Material to process »
——————————

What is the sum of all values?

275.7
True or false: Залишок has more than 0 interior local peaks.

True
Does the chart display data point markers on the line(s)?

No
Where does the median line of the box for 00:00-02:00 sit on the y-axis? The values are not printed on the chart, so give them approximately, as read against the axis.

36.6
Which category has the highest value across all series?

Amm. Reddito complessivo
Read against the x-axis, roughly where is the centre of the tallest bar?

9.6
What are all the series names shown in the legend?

——————————

Task description » Reproduce all of the data above verbatim, preserving every line in its original order.

Solution to this task »
What is the sum of all values?

275.7
True or false: Залишок has more than 0 interior local peaks.

True
Does the chart display data point markers on the line(s)?

No
Where does the median line of the box for 00:00-02:00 sit on the y-axis? The values are not printed on the chart, so give them approximately, as read against the axis.

36.6
Which category has the highest value across all series?

Amm. Reddito complessivo
Read against the x-axis, roughly where is the centre of the tallest bar?

9.6
What are all the series names shown in the legend?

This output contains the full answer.